His adolescent mind was so childlike after the attack that he had to relearn kindergarten concepts and might have believed Santa Claus was real if someone had suggested it. Now, he's a high-school grad and working almost full time at a credit union.
He once spent countless hours in counseling to overcome images of Sulejman Talovic turning him into a crime victim with the squeeze of a trigger. He's now helping to form a foundation to support victims of violence and worked behind the scenes on today's art show at Trolley Square to raise money for earthquake survivors in Haiti.
"I'm not going to live my life feeling sorry for myself," A.J. says. "Out of every negative, there is a positive."
That's not to say that A.J. has recovered from his Feb. 12, 2007, encounter with Talovic, the troubled teen who gunned down A.J. and his father, Jeffrey Walker, outside Trolley Square in an attack that killed five shoppers and wounded four others.
Besides leaving A.J. without a dad, it left lasting scars beneath the youth's dark tousled hair, where 25 shotgun pellets remain embedded in his head.
A.J. still suffers seizures -- he dropped to the floor of his workplace at Mountain America Credit Union last November in a grand mal seizure -- and he finds himself so drained after work that he routinely lumbers upstairs in "Frankenstein" fashion to take a before-supper nap.
His short-term memory doesn't work quite right. The peripheral vision in his right eye has vanished.
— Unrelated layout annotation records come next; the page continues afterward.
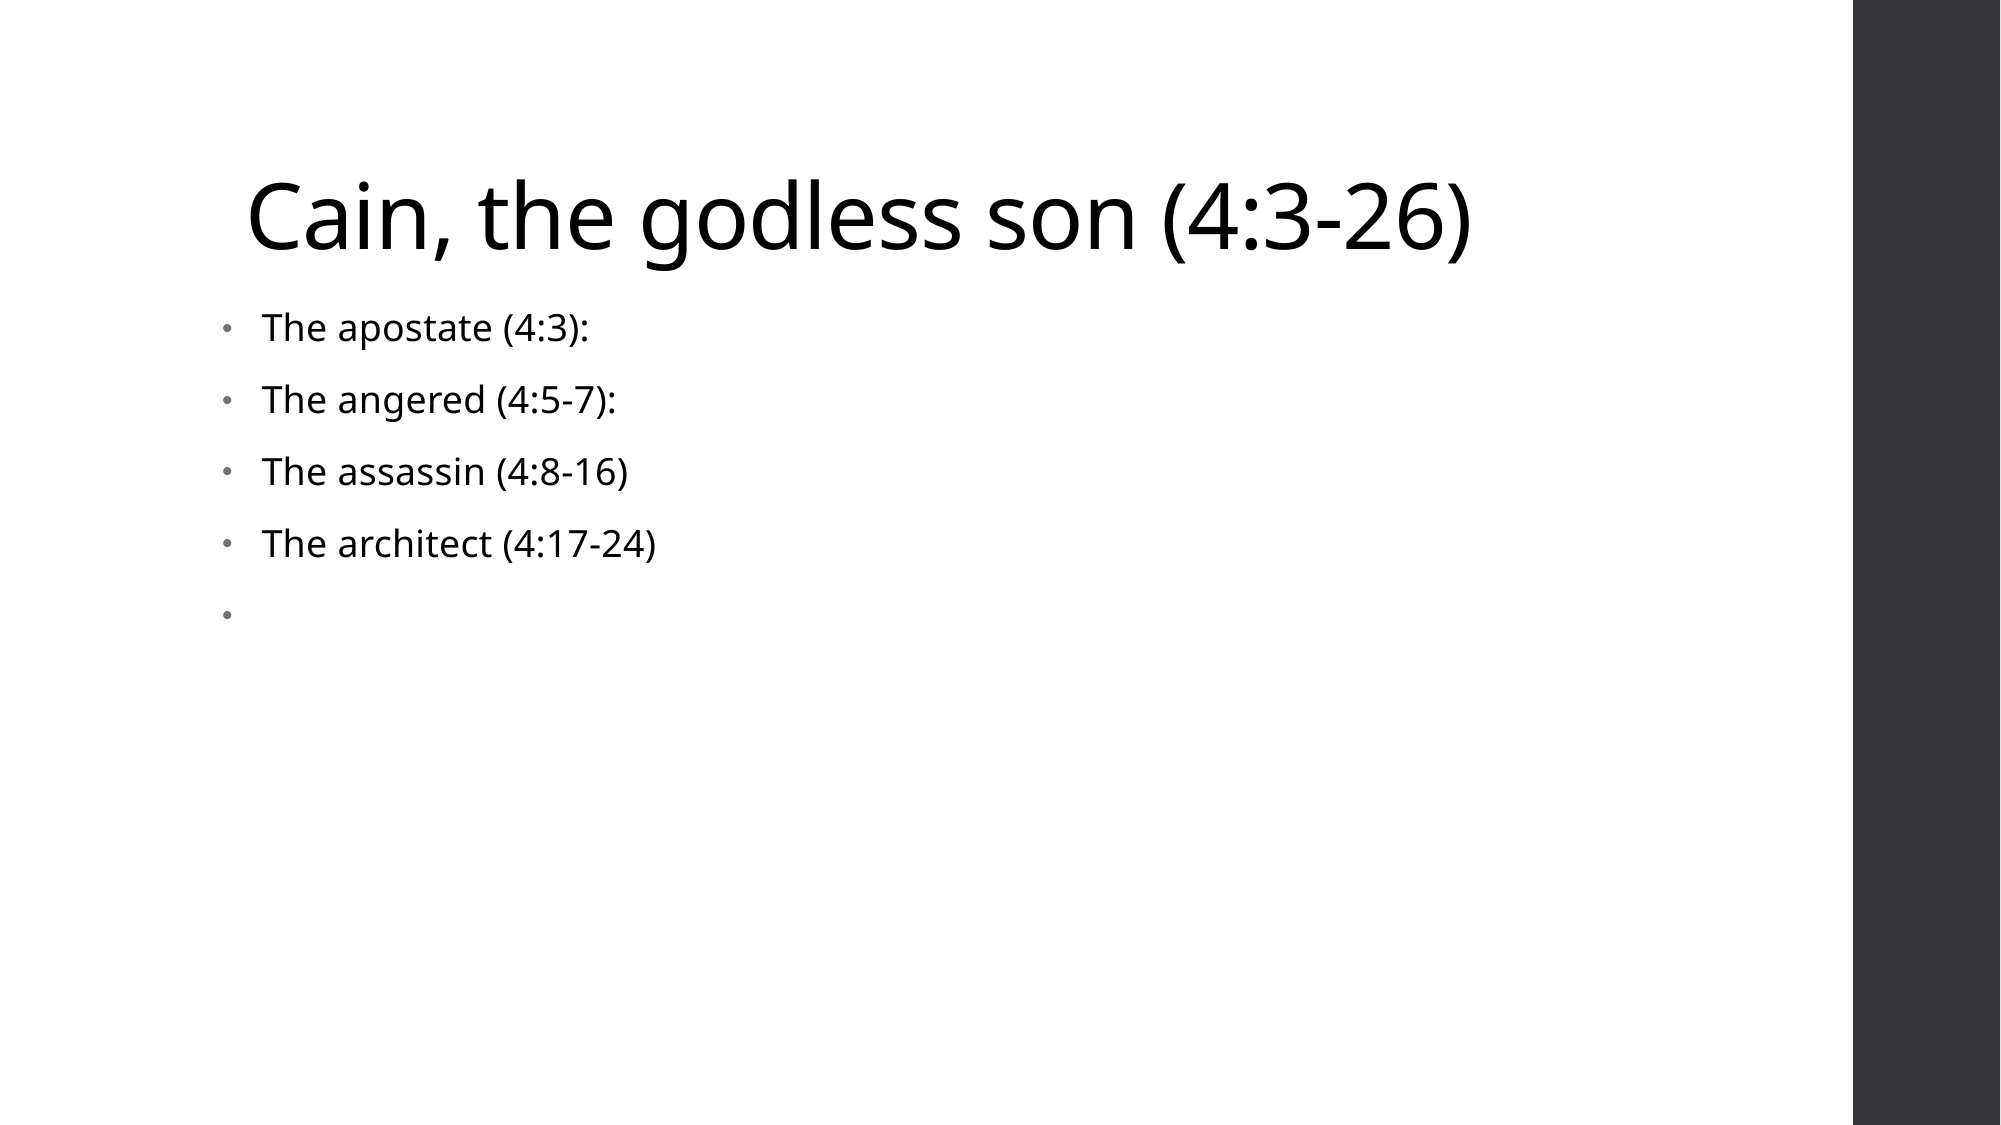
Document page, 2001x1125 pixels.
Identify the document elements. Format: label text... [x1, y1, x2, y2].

title Cain, the godless son (4:3-26) [206, 60, 1797, 278]
list The apostate (4:3): The angered (4:5-7): The assassin (4:8-16) The architect (4:17-24) [206, 299, 1617, 1014]
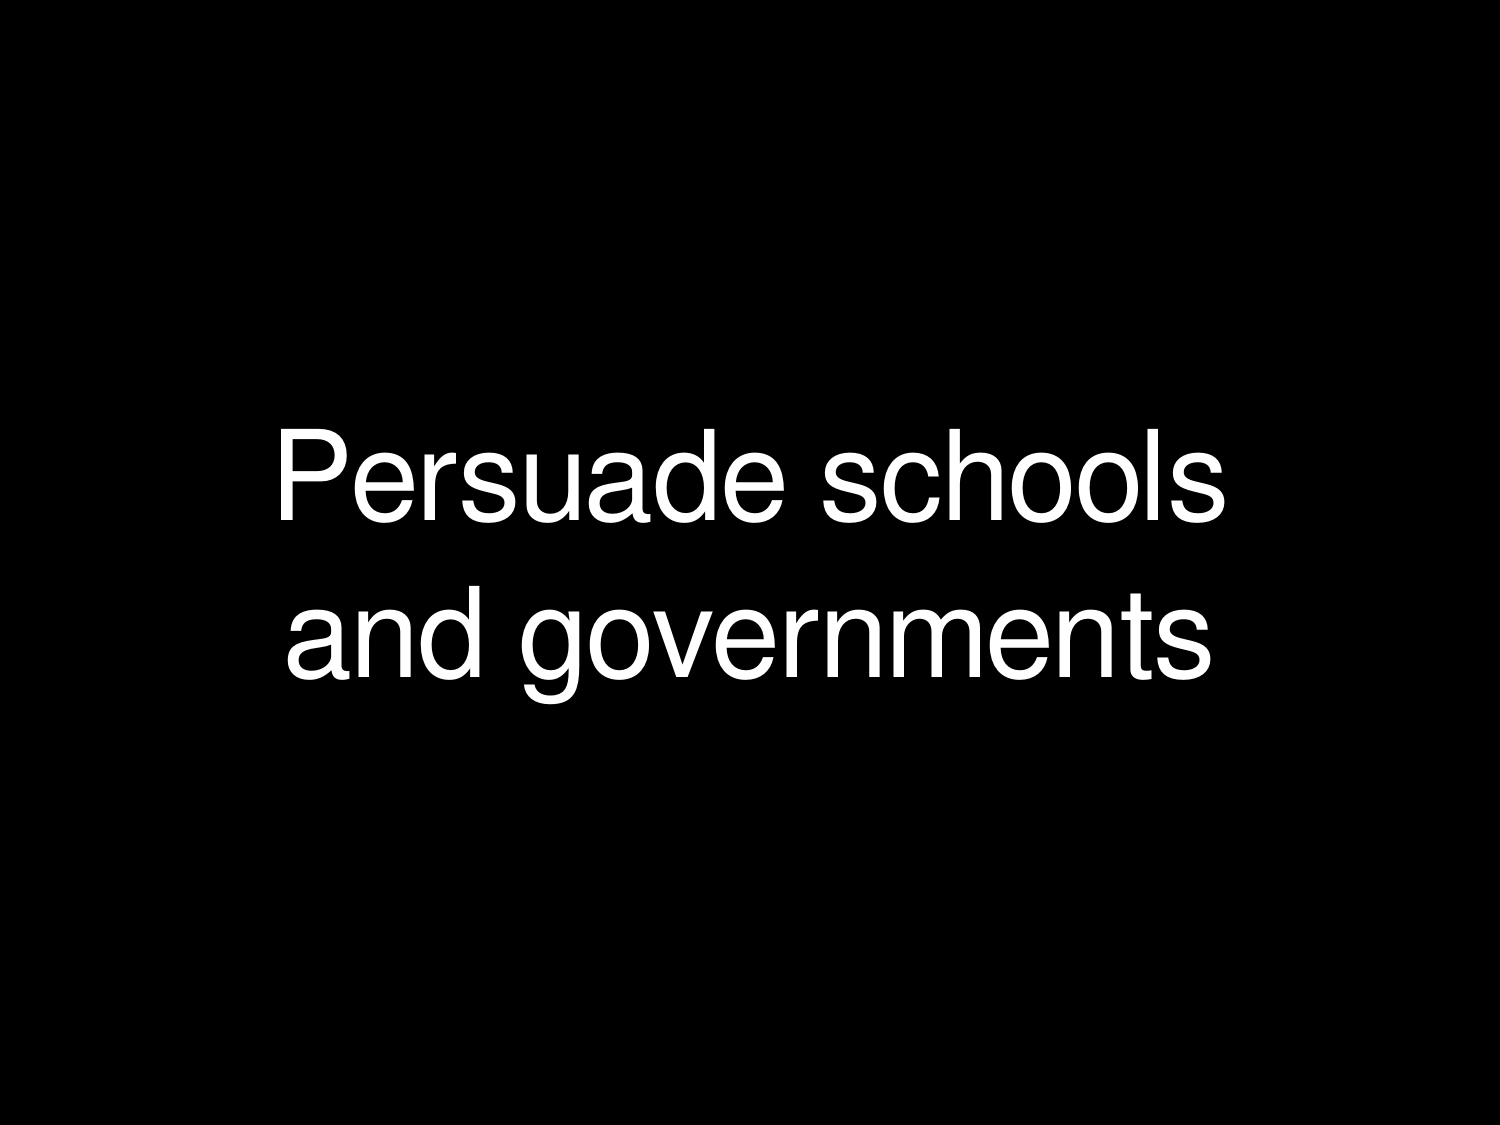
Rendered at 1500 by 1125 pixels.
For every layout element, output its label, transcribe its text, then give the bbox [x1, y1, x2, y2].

He's good at counting money (a concrete task that suits his credit union job well) but cannot wrap his mind around abstractions taught in school.
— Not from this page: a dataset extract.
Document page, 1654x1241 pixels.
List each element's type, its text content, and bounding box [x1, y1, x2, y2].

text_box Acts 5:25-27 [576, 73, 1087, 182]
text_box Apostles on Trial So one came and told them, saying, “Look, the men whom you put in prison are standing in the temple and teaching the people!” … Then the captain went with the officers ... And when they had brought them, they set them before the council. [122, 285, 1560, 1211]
And he spent only a single semester at Salt Lake Community College after learning that his brain wasn't quite ready for academics.
"When I went to school, I could feel it in my bones -- 'I shouldn't be here right now,' " he says. "It was too much. It was too overwhelming."
But the young man -- who for months after the rampage struggled to learn, to focus, to speak -- has healed dramatically, though he concedes his brain "still has a lot of healing to do."
He now speaks vividly about his dreams: He would love to travel to Africa or a Third World country elsewhere to provide some kind of humanitarian aid, perhaps building an orphanage.
"This is stuff I want to be doing," he says. "When I know that it is going to make a difference in people's lives, I'm all for it."
He speaks about faith: He found himself closer to God after crouching in that Trolley Square parking garage and offering the simple prayer, "Give me peace." The teen doesn't believe it was coincidence that a passer-by stopped and rescued him.
"Since that day," he says, "I feel like God has really blessed me."
He speaks about change: He is much more observant since high school, where he said people took advantage of the almost-childlike vulnerability that accompanied his brain injury. While he chooses not to dive into details, he says he is more keenly aware of people's motives and more determined to set his own path.
"I have been put in positions where I have been a follower," he says. "But that is not the person I am. I am a leader."
And he speaks about his future: He's starting a foundation with his mother to help victims of violent crimes -- a prospect that makes his eyes widen and his words rattle a tad faster.
"It is going to be," A.J. pauses, "big."
What A.J. doesn't talk about is hate or anger or self-pity.
He's more likely to talk about, well, batteries. Those little firecrackers of energy wouldn't have much power, he notes, without positive and negative ends.
"I know that there is something big out there for me," A.J. says. "I know that I can help a lot of people. I know that time is going to come."
His mother, Vickie, doesn't say much as she watches her now 6-foot-1 son talk about the thrill of rock climbing, his conviction that he someday will see his father again and his absence of anger toward the shooter who turned his life upside down. She doesn't need to.
He's confident. He's eloquent. He's undeniably optimistic.
Vickie smiles.
"The old A.J. is emerging," she says. "It certainly has been a joy."
Three years ago tonight, Sulejman Talovic -- packing a 12-gauge shotgun, a .38-caliber pistol and a backpack of ammo -- strolled into the Trolley Square shopping mall in Salt Lake City.
The 18-year-old then calmly, deliberately started shooting.
Within minutes five shoppers were dead and four others wounded. Police then killed the gunman in a burst of bullets.
Killed that night were Kirsten Hinckley, 15; Vanessa Quinn, 29; Teresa Ellis, 29; Jeffrey Walker, 52, and Brad Frantz, 24.